Colvyr reaches up to touch their hair like it had just been freshly cut again.
“Before I even cut my hair, it almost was like I was controlling someone else’s body, because when I looked in the mirror, I had no sense of self. The funny thing is in Grade 7, when people started talking about self esteem, I was like, ‘Oh, yeah, I have great self esteem. I don’t hate myself,’ when the actual reason was, I had no sense of self. I didn’t look in the mirror and see myself,” they explain.
Colvyr says that they saw themselves in the mirror for the first time that day of the haircut. The feeling reminded them of when they’re taking a test and know they’ve answered the question correctly – it just felt right.
Colvyr is 16 years old and also commutes roughly 40 minutes to get to Toby’s Place each week. They attend Bill Crothers Secondary School in Markham, Ont. and take the GO Transit train from school to BBUC every Monday.
As a transgender, non-binary person, Colvyr explains how the haircut is the first of a handful of changes they hope to eventually make to their appearance.
At the time of the haircut, they were not yet out to friends and family. The confidence to tell their friends came from spending time at Toby’s Place each week.

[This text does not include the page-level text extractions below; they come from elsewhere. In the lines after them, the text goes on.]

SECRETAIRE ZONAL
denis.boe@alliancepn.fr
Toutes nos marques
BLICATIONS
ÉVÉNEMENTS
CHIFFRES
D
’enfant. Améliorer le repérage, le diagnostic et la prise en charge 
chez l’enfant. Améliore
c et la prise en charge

To this day, Colvyr’s parents are not fully accepting of Colvyr’s identity and still call them by their birth name. Colvyr says that they feel at peace when visiting Toby’s Place, knowing they will be seen as they are and called exactly what they prefer to be called.
Ffrench and Colvyr enter into Toby’s Place each week feeling the same joy and acceptance that Daly and his partner were searching for decades ago.

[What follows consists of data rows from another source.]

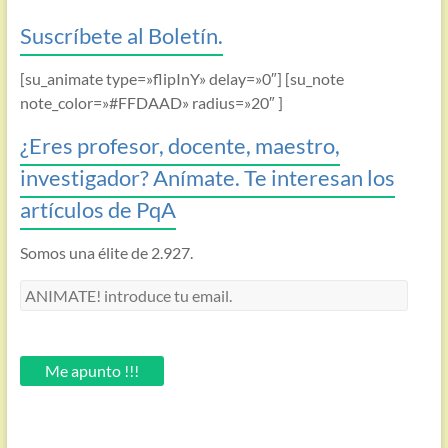
Suscríbete al Boletín.
[su_animate type=»flipInY» delay=»0″] [su_note
note_color=»#FFDAAD» radius=»20″ ]
¿Eres profesor, docente, maestro,
investigador? Anímate. Te interesan los
artículos de PqA
Somos una élite de 2.927.
ANIMATE!
introduce
tu
email.
Me apunto !!!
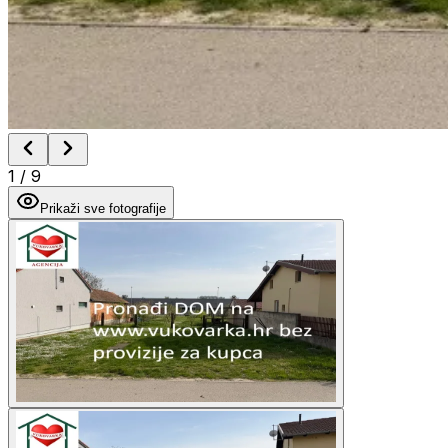
1
/
9
Prikaži sve fotografije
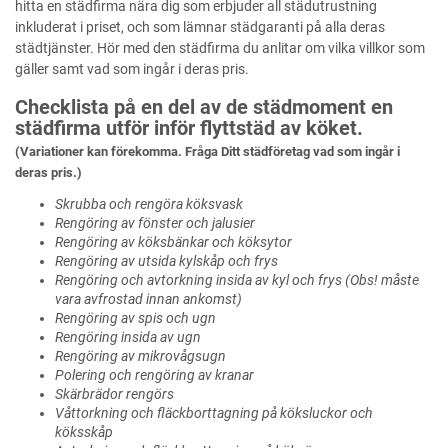
hitta en städfirma nära dig som erbjuder all städutrustning
inkluderat i priset, och som lämnar städgaranti på alla deras
städtjänster. Hör med den städfirma du anlitar om vilka villkor som
gäller samt vad som ingår i deras pris.
Checklista på en del av de städmoment en
städfirma utför inför flyttstäd av köket.
(Variationer kan förekomma. Fråga Ditt städföretag vad som ingår i
deras pris.)
Skrubba och rengöra köksvask
Rengöring av fönster och jalusier
Rengöring av köksbänkar och köksytor
Rengöring av utsida kylskåp och frys
Rengöring och avtorkning insida av kyl och frys (Obs! måste
vara avfrostad innan ankomst)
Rengöring av spis och ugn
Rengöring insida av ugn
Rengöring av mikrovågsugn
Polering och rengöring av kranar
Skärbrädor rengörs
Våttorkning och fläckborttagning på köksluckor och
köksskåp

Birchcliff Bluff United Church basement washroom sign during Toby’s Place on March 25, 2019 in Scarborough, Ont.(Giulia Fiaoni/T·) LGBTQ2+ pamphlets at Toby’s Place on April 15, 2019. (Giulia Fiaoni/T·)
Only months into his position at BBUC, Daly feels encouraged by the space and is hoping to eventually be more familiar with those who are frequent attendees.
“My goal is that we’re going to be able to enter into some kind of community relationship where we’re safe to share stories, safe to share experiences, and safe to create new meanings together.”
Daly understands and addresses the apprehension some may feel because of his influence as a church minister.
“Toby’s Place isn’t about building up the church from the standpoint of, ‘Come to Toby’s Place and come to church on Sunday.’ That’s not what it’s about,” he says.
“It’s is about creating a space where people feel safe to be their authentic self and that just happens to be taking place in a church. I think it’s important that it takes place in this church, at Birchcliff Bluffs, because we believe that everyone has intrinsic value, just as they are, and should be able to live authentically as they are, wherever they are, including southwest Scarborough.”